Involuntary muscle twitches are exceedingly common and yet not very well understood. "Nearly everyone experiences it," Dr. Daniel Drachman, professor of neurology and neuroscience at Johns Hopkins University, told me. "It occurs spontaneously in well over 90 percent of people at one time or another." Right now, as I write this sentence, it's happening to me. My left eyelid is twitching uncontrollably. It is very annoying.
The most common type of muscle twitches are "fasciculations." Fasciculations can occur in any muscle in the body, but, says Drachman, they tend to occur most noticeably in the limbs and the eyelids.

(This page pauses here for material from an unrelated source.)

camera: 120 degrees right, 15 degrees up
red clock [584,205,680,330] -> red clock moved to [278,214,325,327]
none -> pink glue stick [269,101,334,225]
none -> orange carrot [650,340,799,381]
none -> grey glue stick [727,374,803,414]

Why Is My Eyelid Twitching?
Fasciculations are the result of some kind of irritability of the nerve fibers. Because fasciculations are benign, they haven't been studied particularly deeply. (But, not all involuntary muscle twitches are fasciculations--more on that later.) So we don't really know even where in the nerve the irritation is picked up--it could be in the cell body, could be further out in the fibers, nobody really knows. It is also thought that the exact localization of the fasciculation is random, meaning that you will feel a twitch in your arm or leg or eyelid without having necessarily irritated a nerve anywhere near the place you experience the twitch.
Causes are also only loosely understood; there are certain behaviors that can trigger fasciculations, including too little sleep, too much exercise, a lack of magnesium, and the use of stimulants (especially caffeine), but no study has been able to concretely pin a cause on fasciculation. These presumed causes are correlations; adjusting your stress, magnesium, caffeine, sleep, and exercise level can help with fasciculations, but that's not evidence of causation.
Does This Mean Anything Sinister?
Well, probably not. A study from the Mayo Clinic found that over 90 percent of people will experience benign fasciculations during their lifetimes. Fasciculations are annoying but not harmful in themselves. They also probably do not indicate any kind of more dangerous underlying disease.
However, involuntary muscle twitches are not all fasciculations, and any non-fasciculation muscle twitch is almost certainly a bad sign. Fibrillation, for example, can be confused with fasciculation, but fibrillation indicates that the surrounding muscle fibers have completely lost their nerve supply. Fibrillations are very bad news, and indicate a serious nerve disorder, like Lou Gehrig's Disease.